Be cautious around people that don't have some long term friends. You want some assurance that they understand how to maintain relationships. 

Don't judge someone by their family, but don't ignore family either. If you don't click with their family and they are very close to their family, you are setting yourself up for trouble. 

Avoid people that lead two lives. If their dating life is very different from the life they lead with friends, that's a red flag. 

Watch how they treat people that they don't need to be nice to - waiters, drivers, or whatever. Obnoxious people can usually put on a good show for you, but they sometimes slip up and show their true nature around others.
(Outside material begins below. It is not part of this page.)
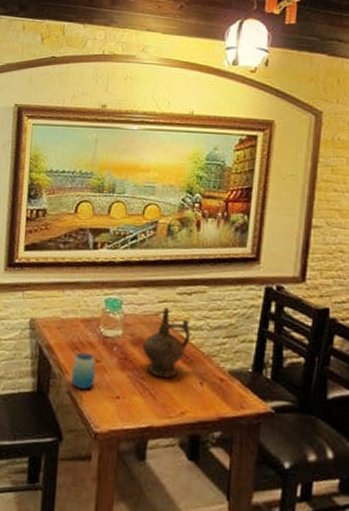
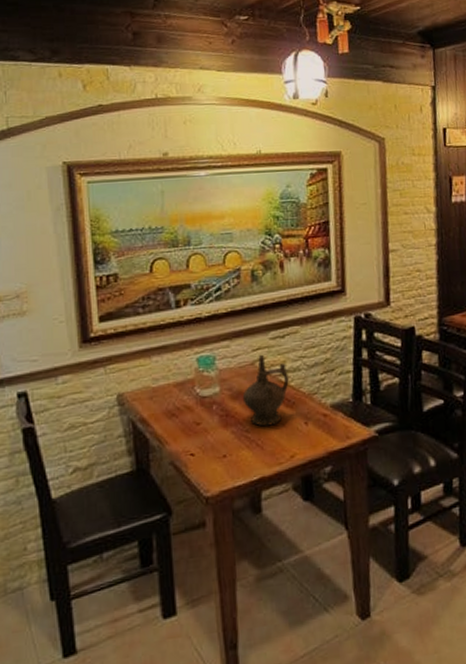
cup: present [71,352,96,389] -> none [171,417,198,457]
Similar to the one above, watch how they treat pets/animals. They needn't be an animal person (unless that's important to you), but if they are unkind to animals it's another tip-off that they aren't really nice but are just pretending for you.


----------



## EleGirl (Dec 3, 2011)

I did a search on "dating red flags" and got tons of results. Here are a few good ones.
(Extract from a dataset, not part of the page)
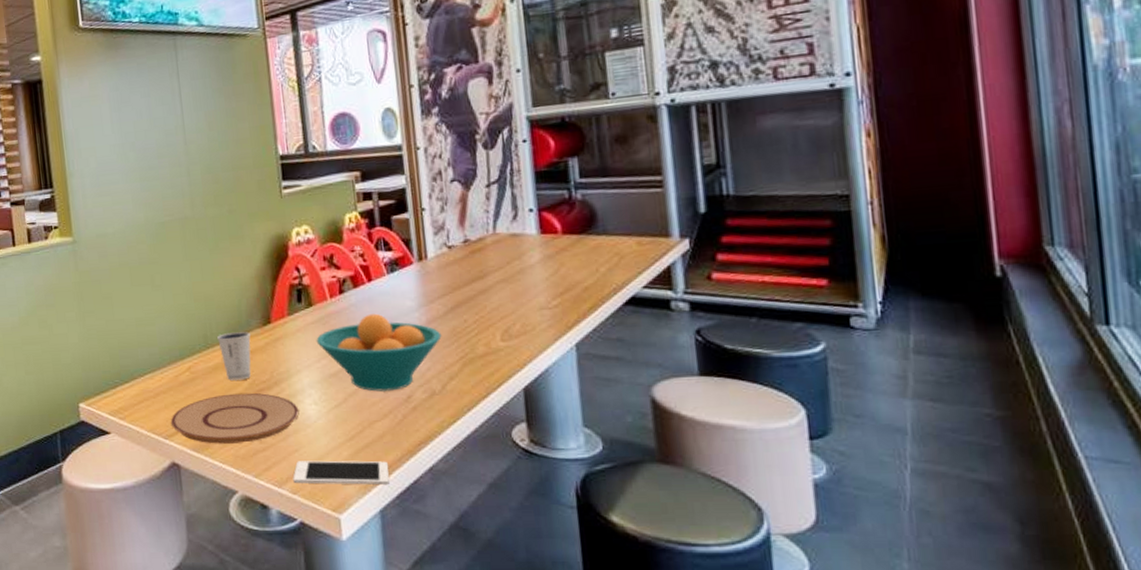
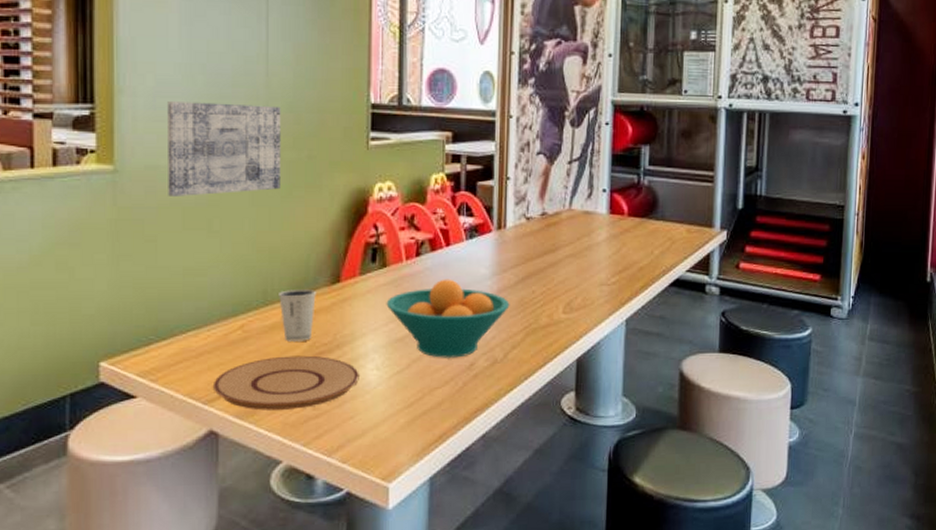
wall art: none [108,169,208,259] -> present [167,101,281,196]
cell phone: present [293,460,390,485] -> none [344,428,444,453]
https://www.talkspace.com/blog/dating-red-flags/

https://lifehacker.com/the-red-flags-to-look-out-for-when-you-start-dating-som-1758382710

https://www.self.com/story/relationship-red-flags-never-ignore


----------



## Laurentium (May 21, 2017)

Wow, we seem to be building up quite a list! 
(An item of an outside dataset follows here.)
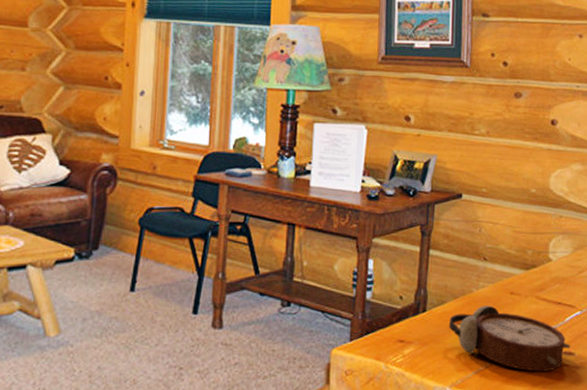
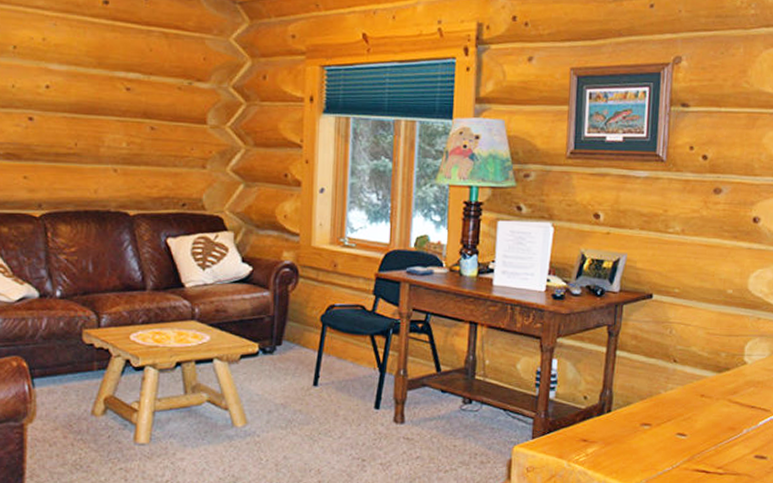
alarm clock: present [449,305,571,372] -> none [635,407,763,475]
I'll add, also beware of someone who

- can't tell their life story at all clearly or coherently
- constantly needs distraction. Can't sit quietly with their thoughts. 
- has a habit of "cutting people out of their life"
- always has to be the centre of attention
- tends to oversimplify everything in a slightly menacing way (e.g. "losing weight is easy, just eat less)


----------



## Lake life (Nov 18, 2019)

I’ll add ( from experience, unfortunately) wants to borrow money, lives with parents , lazy , 
Says they have been clean and sober for years but seems hung over in the mornings. 
Has 100 excuses why the x has full custody of the kids. 
Talks like they have a PHD but works retail for minimum wage and has 100 excuses why.
Is hotter than a 3 dollar pistol and has several chubby older male “friends “ 
That’s a start.
Don’t be afraid to do a background check, they are confidential. 
Only about $40 for year 
Good luck


----------



## brooklynAnn (Jun 29, 2015)

I told my.kids if the future parent in laws says, oh you would be so good for.my son or daughter. Run dont walk.


----------



## NextTimeAround (Dec 15, 2011)

If I were dating again.....

1. I would ensure that he has no interest in pandering to my family. My family knows no boundaries so I need to ensure that the guy I'm dating hs no interest in those sorts of games. When my sister called my (future) Husband's place to look for me, I noticed he was on the phone with her for far too long, when he handed the phone to me, he said, that was creepiest call I ever took. Good for him.

2. Anyone too religious. I know now that men lead the relationship -- whether I like it or not -- so choose wisely before it's too late. Anyone who has every Sunday morning filled with activity that he so self-righteously expects me to engage in is not a match for me.

3. A man who shows inadequate boundaries with women. these female friends want to show me how well they know this guy I'm dating. Disparage him in front of me and so on ...... and he still wants to be friends with them after that ........ run for the hills.

4. Anyone who has feelings of "owing" someone when I can't understand -- and they don't help me to understand -- what extraordinary generosity this person has provided. Particularly when this sense of debt to someone affects me in any way.... and worse, that friend behaves like an ass towards me.